Les gouvernements doivent protéger les personnes contre la cybercriminalité, et ils doivent également respecter et protéger les droits humains des personnes. Cependant, partout dans le monde, les gouvernements abusent régulièrement des lois sur la cybercriminalité pour réprimer les droits de l'homme en criminalisant la parole. Les gouvernements affirment qu'ils doivent le faire pour lutter contre la désinformation, la « haine religieuse, ethnique ou sectaire », la « réhabilitation du nazisme » ou la « diffusion de fausses informations », entre autres méfaits. Mais dans la pratique, ils utilisent ces lois pour réprimer la critique et la dissidence, et plus largement pour réprimer les libertés d'expression et d'association.
Il est donc préoccupant que certains États membres de l'ONU proposent de vagues dispositions pour lutter contre le discours de haine à un comité de représentants gouvernementaux (le comité ad hoc) convoqué par l'ONU pour négocier un projet de traité de l'ONU sur la cybercriminalité. Ces propositions pourraient faire du cybercrime le fait d'humilier une personne ou un groupe, ou d'insulter une religion à l'aide d'un ordinateur, même si un tel discours serait légal en vertu du droit international des droits de l'homme.

_TÂCHE À RÉALISER:_ Recopiez en entier, sans rien y changer, le texte ci-dessus sur les lois relatives à la cybercriminalité.

_JEU D'ENREGISTREMENTS:_
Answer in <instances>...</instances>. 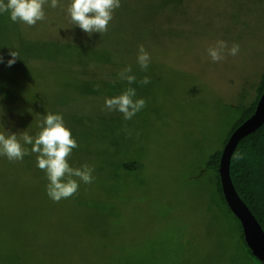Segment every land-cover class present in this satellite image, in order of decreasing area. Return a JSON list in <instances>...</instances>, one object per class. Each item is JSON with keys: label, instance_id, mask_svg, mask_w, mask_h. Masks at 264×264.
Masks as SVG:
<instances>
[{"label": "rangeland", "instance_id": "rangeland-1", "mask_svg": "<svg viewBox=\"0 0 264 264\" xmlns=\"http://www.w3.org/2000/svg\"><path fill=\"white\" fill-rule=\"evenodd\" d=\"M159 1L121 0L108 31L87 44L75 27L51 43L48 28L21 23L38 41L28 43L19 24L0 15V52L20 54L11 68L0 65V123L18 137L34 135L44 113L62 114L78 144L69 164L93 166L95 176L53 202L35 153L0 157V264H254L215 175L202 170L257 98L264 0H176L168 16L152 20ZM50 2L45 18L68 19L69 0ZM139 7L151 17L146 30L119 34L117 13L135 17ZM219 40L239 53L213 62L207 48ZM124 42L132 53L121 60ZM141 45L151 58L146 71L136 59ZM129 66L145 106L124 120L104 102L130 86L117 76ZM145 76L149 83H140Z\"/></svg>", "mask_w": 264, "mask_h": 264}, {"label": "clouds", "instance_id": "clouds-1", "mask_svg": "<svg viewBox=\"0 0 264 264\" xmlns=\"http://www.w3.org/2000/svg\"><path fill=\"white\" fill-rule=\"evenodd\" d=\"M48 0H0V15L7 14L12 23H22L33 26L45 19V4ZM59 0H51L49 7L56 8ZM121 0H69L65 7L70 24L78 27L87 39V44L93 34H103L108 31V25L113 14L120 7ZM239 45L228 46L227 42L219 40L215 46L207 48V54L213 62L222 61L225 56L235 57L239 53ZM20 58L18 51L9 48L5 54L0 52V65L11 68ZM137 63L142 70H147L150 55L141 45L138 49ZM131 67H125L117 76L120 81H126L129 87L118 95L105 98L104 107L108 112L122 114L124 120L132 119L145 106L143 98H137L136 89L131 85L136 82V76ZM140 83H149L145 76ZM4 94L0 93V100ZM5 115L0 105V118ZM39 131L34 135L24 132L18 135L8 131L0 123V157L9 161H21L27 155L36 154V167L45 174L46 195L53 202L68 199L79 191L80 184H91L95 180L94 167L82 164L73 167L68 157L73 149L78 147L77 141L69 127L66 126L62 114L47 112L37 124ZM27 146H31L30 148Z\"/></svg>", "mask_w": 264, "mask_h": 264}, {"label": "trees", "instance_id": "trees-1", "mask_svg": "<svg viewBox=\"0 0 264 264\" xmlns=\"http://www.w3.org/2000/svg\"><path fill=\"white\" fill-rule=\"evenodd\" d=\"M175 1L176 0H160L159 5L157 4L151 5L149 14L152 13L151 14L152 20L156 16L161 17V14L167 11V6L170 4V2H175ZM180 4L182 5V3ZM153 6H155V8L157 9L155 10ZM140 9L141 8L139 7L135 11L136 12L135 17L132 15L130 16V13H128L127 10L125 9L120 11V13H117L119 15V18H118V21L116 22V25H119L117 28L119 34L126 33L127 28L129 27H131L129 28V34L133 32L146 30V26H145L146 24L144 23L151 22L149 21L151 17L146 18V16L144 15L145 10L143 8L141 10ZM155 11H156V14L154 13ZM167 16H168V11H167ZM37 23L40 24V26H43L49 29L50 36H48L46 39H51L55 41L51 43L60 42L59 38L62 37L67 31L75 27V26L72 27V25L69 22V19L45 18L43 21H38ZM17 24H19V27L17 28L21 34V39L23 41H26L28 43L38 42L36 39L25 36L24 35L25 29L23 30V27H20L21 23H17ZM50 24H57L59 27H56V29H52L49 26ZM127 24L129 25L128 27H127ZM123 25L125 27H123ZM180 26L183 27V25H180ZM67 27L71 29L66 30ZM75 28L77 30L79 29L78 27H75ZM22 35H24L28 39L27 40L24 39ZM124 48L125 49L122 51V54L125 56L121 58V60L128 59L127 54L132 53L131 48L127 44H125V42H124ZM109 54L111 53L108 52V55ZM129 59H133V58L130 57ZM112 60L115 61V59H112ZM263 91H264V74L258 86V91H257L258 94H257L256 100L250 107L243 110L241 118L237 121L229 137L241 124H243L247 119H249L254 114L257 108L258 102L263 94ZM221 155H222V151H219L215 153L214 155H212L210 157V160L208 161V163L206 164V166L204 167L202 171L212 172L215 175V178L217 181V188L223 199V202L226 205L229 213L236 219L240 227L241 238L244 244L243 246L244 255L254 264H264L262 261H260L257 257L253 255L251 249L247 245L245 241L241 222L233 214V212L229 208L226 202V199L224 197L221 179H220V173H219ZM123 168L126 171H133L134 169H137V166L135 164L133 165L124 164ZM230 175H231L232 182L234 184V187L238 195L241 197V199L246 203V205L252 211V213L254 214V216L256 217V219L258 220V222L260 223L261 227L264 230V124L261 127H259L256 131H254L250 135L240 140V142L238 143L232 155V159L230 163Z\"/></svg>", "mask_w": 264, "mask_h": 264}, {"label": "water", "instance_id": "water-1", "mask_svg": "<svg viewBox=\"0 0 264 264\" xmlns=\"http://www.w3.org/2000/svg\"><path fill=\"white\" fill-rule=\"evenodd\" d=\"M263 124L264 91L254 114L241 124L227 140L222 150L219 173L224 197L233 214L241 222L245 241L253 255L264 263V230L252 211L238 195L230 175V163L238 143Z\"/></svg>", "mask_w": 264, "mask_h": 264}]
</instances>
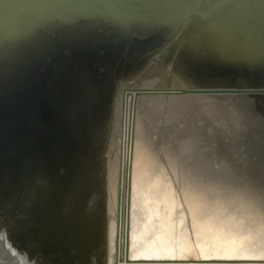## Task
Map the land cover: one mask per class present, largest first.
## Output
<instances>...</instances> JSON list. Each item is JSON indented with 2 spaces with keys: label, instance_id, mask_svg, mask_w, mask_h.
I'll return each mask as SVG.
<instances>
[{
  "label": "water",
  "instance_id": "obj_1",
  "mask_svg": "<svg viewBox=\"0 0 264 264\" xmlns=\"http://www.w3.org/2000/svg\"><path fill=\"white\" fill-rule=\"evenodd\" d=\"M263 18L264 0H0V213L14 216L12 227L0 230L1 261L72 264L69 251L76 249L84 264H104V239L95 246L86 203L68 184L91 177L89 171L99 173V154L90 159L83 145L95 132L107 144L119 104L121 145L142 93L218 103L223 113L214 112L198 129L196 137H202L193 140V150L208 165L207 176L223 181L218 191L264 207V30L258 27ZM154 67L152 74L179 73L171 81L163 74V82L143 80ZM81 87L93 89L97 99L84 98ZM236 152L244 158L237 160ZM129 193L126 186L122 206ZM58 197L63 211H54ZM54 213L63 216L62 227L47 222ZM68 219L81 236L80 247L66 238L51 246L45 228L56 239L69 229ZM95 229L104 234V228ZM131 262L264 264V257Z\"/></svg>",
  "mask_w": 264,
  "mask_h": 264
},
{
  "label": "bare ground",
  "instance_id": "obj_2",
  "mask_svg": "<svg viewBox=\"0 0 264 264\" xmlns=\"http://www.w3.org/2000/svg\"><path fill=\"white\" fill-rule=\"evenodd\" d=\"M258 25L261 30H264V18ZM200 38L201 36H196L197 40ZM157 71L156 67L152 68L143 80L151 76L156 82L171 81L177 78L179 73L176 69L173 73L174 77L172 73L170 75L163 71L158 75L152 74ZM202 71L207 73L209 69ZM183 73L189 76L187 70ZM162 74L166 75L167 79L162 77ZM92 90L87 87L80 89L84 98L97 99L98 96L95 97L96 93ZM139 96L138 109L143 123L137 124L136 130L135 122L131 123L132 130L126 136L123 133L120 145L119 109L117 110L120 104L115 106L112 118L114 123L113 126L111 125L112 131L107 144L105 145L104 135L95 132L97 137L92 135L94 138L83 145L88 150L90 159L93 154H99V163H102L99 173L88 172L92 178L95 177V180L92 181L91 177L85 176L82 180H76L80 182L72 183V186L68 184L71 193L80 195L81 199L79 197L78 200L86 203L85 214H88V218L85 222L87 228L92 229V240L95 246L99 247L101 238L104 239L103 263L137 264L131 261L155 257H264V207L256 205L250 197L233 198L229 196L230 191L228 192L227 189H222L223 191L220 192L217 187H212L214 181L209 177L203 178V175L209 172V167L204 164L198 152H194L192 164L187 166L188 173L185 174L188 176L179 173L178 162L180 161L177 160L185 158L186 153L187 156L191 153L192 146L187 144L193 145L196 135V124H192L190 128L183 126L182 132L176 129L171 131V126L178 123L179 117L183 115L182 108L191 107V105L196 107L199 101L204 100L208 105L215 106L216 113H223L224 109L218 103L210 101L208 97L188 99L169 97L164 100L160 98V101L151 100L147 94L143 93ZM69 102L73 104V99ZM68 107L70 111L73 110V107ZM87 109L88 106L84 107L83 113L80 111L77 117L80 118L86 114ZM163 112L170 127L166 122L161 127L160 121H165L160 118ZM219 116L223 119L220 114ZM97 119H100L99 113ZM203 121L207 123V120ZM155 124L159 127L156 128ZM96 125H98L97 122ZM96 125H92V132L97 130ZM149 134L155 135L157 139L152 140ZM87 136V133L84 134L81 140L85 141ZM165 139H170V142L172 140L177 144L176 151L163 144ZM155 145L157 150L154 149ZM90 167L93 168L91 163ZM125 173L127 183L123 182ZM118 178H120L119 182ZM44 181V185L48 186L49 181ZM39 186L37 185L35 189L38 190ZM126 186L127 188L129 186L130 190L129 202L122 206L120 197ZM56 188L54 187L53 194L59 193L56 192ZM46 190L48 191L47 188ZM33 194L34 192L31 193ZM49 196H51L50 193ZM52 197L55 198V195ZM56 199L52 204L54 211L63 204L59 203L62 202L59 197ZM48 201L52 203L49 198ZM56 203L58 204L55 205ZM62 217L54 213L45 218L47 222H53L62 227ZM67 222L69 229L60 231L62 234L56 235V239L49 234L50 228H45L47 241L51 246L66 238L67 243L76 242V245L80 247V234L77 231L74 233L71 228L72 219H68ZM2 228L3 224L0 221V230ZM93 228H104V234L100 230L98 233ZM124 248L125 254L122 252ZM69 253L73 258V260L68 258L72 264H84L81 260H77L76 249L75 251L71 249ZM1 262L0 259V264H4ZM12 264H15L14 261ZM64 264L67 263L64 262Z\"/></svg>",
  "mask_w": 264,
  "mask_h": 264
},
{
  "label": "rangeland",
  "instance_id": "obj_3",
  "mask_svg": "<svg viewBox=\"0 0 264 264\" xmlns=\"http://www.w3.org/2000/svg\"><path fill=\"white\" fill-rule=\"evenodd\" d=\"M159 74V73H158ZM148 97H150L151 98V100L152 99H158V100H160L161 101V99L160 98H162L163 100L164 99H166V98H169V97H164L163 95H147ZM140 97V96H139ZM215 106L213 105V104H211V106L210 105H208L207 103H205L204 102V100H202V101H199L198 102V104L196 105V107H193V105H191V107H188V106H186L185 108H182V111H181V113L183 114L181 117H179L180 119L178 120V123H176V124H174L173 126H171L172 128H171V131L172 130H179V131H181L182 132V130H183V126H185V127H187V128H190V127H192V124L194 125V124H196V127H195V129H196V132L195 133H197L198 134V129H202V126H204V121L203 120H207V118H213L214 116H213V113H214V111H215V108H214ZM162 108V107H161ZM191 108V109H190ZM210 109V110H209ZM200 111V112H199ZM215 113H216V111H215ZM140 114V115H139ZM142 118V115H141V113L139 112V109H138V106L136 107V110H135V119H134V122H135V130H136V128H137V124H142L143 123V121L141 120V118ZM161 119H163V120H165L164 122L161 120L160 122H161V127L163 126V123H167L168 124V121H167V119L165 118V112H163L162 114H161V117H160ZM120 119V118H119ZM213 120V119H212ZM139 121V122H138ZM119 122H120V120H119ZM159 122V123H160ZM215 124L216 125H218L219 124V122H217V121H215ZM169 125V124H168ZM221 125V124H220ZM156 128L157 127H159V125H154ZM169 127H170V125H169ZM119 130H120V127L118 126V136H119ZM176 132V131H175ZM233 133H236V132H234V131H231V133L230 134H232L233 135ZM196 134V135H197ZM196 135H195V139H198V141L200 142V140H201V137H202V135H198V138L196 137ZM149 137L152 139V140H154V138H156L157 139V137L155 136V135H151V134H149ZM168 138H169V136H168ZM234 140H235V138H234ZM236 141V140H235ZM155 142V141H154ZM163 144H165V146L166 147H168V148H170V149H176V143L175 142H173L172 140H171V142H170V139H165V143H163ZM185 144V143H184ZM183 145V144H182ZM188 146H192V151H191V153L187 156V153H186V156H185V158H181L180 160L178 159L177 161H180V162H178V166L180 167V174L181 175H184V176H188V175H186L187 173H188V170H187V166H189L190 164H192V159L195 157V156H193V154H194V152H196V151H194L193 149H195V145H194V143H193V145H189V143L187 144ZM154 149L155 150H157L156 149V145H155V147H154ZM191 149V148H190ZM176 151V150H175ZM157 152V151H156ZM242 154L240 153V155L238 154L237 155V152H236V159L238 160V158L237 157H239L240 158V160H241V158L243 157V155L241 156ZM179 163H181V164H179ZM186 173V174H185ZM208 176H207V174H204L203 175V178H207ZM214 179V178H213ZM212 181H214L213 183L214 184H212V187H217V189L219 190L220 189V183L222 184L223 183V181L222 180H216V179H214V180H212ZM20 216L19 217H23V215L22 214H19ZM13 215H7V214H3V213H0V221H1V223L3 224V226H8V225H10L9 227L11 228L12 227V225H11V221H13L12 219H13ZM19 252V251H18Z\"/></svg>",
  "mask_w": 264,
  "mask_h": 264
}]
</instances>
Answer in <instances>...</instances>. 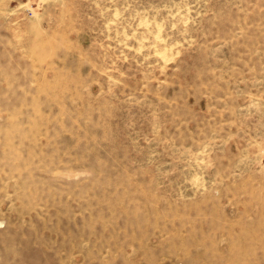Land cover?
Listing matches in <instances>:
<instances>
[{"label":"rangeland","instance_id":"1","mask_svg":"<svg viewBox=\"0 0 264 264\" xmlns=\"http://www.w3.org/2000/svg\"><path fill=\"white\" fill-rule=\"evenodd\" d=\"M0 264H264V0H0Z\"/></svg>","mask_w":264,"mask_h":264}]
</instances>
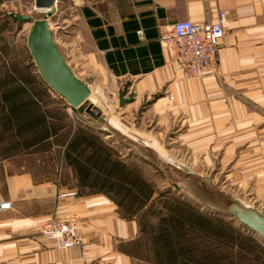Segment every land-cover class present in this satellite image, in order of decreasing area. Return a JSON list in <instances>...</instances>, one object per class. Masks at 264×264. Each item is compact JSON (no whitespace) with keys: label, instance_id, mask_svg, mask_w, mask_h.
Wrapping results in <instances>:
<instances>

_SOLUTION DE LA TÂCHE:_
Les gouvernements doivent protéger les personnes contre la cybercriminalité, et ils doivent également respecter et protéger les droits humains des personnes. Cependant, partout dans le monde, les gouvernements abusent régulièrement des lois sur la cybercriminalité pour réprimer les droits de l'homme en criminalisant la parole. Les gouvernements affirment qu'ils doivent le faire pour lutter contre la désinformation, la « haine religieuse, ethnique ou sectaire », la « réhabilitation du nazisme » ou la « diffusion de fausses informations », entre autres méfaits. Mais dans la pratique, ils utilisent ces lois pour réprimer la critique et la dissidence, et plus largement pour réprimer les libertés d'expression et d'association.
Il est donc préoccupant que certains États membres de l'ONU proposent de vagues dispositions pour lutter contre le discours de haine à un comité de représentants gouvernementaux (le comité ad hoc) convoqué par l'ONU pour négocier un projet de traité de l'ONU sur la cybercriminalité. Ces propositions pourraient faire du cybercrime le fait d'humilier une personne ou un groupe, ou d'insulter une religion à l'aide d'un ordinateur, même si un tel discours serait légal en vertu du droit international des droits de l'homme.